[Request]:
Look for the word "revision". Copy every line of the listing where it occurs.
● ● ● ● ● ● ●
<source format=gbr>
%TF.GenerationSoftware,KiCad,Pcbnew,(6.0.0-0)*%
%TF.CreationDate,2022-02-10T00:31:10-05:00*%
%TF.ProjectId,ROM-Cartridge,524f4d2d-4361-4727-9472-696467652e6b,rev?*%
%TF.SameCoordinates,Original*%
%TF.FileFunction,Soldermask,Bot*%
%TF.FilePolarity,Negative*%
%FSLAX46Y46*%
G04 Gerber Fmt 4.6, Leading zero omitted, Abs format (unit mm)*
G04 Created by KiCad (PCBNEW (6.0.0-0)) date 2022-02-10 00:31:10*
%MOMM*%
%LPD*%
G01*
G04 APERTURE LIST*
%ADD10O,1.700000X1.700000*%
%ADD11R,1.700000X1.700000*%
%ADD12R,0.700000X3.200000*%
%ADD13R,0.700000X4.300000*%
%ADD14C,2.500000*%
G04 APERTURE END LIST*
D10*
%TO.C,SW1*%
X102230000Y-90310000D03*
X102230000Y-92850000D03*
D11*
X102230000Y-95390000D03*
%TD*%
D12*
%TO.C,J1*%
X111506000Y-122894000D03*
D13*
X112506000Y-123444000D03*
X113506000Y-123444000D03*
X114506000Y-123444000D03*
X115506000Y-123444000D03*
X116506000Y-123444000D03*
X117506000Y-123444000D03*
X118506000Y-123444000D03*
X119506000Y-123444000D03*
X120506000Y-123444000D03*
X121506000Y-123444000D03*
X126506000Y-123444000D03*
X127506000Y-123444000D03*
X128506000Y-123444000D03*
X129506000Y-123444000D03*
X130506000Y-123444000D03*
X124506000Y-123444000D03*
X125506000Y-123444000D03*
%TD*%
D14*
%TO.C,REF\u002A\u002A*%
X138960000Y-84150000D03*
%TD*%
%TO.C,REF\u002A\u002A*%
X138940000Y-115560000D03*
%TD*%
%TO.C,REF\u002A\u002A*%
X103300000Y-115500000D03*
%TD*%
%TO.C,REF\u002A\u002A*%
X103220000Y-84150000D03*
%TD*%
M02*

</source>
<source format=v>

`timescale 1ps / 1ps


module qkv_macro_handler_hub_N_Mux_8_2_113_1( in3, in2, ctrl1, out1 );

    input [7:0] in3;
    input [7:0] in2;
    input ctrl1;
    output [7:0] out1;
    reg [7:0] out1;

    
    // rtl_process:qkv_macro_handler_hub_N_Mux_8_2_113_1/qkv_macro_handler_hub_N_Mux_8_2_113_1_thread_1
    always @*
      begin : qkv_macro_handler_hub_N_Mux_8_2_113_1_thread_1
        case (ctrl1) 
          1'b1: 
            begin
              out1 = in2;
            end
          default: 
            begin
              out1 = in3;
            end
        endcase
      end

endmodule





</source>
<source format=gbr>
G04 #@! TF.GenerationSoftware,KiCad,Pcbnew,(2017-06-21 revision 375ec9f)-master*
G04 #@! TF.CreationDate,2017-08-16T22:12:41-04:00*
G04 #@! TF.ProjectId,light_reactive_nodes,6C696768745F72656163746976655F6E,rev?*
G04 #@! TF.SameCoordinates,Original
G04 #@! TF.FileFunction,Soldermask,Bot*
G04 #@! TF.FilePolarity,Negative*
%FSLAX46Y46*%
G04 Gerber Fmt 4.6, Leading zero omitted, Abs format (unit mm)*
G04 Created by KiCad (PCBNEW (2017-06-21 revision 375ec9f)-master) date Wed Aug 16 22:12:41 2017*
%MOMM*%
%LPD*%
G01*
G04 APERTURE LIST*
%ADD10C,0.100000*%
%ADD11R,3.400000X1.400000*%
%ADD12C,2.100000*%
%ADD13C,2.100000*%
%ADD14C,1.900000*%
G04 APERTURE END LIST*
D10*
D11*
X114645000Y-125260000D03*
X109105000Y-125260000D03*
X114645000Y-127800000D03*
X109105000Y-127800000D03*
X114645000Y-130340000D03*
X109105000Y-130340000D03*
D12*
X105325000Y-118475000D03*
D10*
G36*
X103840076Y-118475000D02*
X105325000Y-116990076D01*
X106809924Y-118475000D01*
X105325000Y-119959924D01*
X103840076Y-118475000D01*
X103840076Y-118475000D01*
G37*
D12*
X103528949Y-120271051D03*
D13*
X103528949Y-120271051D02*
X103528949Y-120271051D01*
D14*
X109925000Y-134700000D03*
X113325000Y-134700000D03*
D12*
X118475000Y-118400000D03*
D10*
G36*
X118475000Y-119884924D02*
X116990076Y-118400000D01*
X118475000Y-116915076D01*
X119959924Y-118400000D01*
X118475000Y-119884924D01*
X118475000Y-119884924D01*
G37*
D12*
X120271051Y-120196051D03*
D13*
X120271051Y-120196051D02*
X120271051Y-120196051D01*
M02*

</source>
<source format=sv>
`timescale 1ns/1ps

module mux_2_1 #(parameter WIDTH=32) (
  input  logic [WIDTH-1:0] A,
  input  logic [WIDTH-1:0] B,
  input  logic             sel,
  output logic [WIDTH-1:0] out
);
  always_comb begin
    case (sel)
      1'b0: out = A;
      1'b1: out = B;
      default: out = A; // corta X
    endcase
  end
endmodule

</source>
● ● ● ● ● ● ●
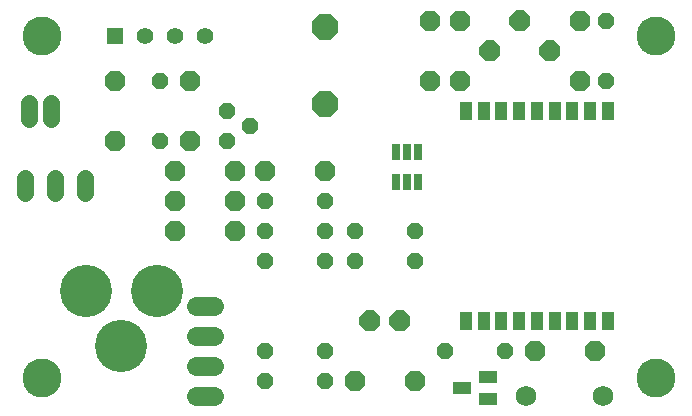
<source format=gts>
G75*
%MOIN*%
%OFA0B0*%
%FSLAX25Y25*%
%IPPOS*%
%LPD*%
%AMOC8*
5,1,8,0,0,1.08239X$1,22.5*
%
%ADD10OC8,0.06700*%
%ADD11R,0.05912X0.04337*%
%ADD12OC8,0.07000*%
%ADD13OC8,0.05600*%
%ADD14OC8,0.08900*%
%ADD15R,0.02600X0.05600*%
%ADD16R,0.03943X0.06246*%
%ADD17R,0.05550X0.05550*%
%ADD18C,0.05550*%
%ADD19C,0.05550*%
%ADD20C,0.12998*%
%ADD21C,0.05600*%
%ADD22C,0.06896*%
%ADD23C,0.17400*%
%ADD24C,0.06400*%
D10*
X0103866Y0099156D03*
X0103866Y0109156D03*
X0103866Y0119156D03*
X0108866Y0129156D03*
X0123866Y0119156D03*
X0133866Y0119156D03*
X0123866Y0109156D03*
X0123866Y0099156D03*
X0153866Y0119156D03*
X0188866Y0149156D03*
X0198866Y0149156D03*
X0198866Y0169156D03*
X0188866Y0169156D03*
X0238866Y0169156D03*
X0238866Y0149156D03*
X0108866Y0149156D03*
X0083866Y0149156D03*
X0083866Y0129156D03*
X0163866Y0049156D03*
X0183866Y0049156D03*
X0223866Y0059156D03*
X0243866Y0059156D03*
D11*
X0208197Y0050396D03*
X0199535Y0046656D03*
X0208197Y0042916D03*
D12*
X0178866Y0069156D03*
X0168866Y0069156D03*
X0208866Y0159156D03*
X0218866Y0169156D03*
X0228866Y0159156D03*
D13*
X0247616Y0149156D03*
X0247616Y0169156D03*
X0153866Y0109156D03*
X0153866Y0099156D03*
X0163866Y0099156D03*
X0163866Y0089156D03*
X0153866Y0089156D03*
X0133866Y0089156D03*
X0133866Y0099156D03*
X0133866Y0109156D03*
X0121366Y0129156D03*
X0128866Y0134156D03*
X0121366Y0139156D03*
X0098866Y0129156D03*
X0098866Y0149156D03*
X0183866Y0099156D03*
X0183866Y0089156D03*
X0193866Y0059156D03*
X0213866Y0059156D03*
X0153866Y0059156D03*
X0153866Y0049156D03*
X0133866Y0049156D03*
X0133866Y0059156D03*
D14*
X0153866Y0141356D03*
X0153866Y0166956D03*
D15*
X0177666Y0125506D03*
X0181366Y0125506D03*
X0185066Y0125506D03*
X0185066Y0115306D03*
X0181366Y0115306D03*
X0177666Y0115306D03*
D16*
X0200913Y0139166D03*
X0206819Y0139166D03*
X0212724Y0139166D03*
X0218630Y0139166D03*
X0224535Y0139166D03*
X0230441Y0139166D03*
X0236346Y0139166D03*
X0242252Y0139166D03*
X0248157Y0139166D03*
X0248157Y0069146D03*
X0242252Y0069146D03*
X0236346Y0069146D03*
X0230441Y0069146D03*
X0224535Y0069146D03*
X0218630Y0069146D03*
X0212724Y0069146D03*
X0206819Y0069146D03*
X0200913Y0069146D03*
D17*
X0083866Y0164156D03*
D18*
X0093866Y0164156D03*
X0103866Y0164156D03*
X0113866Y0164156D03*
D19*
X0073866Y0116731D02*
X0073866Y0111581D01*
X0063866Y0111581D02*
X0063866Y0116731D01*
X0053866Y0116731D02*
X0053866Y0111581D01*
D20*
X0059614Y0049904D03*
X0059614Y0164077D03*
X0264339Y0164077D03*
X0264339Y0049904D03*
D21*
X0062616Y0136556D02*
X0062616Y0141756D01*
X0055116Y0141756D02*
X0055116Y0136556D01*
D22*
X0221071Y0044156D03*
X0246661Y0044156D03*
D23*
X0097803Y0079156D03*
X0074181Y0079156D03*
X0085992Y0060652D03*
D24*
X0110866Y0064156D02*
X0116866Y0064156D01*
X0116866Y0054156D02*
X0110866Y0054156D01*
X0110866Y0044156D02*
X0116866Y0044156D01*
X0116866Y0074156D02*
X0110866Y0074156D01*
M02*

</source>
● ● ● ● ● ● ●
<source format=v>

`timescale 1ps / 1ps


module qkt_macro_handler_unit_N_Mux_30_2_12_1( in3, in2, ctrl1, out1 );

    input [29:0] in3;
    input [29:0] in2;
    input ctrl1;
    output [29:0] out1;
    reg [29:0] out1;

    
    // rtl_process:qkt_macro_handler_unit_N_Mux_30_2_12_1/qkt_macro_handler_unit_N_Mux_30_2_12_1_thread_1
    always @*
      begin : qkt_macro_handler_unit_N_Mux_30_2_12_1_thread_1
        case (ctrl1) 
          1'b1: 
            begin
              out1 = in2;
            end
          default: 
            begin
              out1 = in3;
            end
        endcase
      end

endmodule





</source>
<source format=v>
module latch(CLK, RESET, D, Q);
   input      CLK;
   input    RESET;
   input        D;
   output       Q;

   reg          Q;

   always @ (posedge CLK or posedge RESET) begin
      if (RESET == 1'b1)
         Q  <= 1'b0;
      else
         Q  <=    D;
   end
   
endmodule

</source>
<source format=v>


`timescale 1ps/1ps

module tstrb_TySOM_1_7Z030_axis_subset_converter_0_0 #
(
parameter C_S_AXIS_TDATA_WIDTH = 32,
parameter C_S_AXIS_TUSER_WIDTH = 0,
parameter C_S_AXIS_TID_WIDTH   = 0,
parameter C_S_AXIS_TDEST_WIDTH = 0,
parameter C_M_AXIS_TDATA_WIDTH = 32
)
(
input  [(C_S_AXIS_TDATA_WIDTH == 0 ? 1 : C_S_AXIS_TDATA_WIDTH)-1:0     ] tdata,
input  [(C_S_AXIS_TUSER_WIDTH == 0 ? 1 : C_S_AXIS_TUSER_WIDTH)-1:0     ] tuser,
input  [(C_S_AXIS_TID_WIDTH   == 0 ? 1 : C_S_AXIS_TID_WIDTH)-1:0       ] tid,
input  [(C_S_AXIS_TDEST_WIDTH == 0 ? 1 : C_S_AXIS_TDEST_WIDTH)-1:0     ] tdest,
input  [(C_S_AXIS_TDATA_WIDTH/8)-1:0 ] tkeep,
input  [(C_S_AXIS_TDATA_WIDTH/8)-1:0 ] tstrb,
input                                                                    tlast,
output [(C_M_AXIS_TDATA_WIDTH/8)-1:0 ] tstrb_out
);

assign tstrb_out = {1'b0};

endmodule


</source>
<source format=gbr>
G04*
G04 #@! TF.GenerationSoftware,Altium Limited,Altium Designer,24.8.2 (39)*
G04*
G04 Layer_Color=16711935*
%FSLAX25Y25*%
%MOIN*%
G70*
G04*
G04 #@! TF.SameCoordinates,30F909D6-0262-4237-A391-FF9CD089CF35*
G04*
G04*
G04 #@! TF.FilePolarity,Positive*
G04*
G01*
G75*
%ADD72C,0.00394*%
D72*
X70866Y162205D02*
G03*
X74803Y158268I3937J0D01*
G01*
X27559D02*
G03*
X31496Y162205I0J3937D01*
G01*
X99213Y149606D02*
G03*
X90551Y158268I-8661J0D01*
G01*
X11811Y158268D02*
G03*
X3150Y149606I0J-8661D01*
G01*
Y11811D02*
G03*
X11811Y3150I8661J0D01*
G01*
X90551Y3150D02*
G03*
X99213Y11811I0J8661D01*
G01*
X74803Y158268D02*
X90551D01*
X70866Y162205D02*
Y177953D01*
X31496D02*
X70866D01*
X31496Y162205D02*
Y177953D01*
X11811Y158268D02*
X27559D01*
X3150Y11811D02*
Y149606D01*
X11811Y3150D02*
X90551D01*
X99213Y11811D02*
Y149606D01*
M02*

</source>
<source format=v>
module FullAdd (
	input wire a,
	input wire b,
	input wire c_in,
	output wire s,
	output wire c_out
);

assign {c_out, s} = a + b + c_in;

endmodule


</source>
● ● ● ● ● ● ●
[Task output]:
G04 #@! TF.GenerationSoftware,KiCad,Pcbnew,(2017-06-21 revision 375ec9f)-master*
G04 Created by KiCad (PCBNEW (2017-06-21 revision 375ec9f)-master) date Wed Aug 16 22:12:41 2017*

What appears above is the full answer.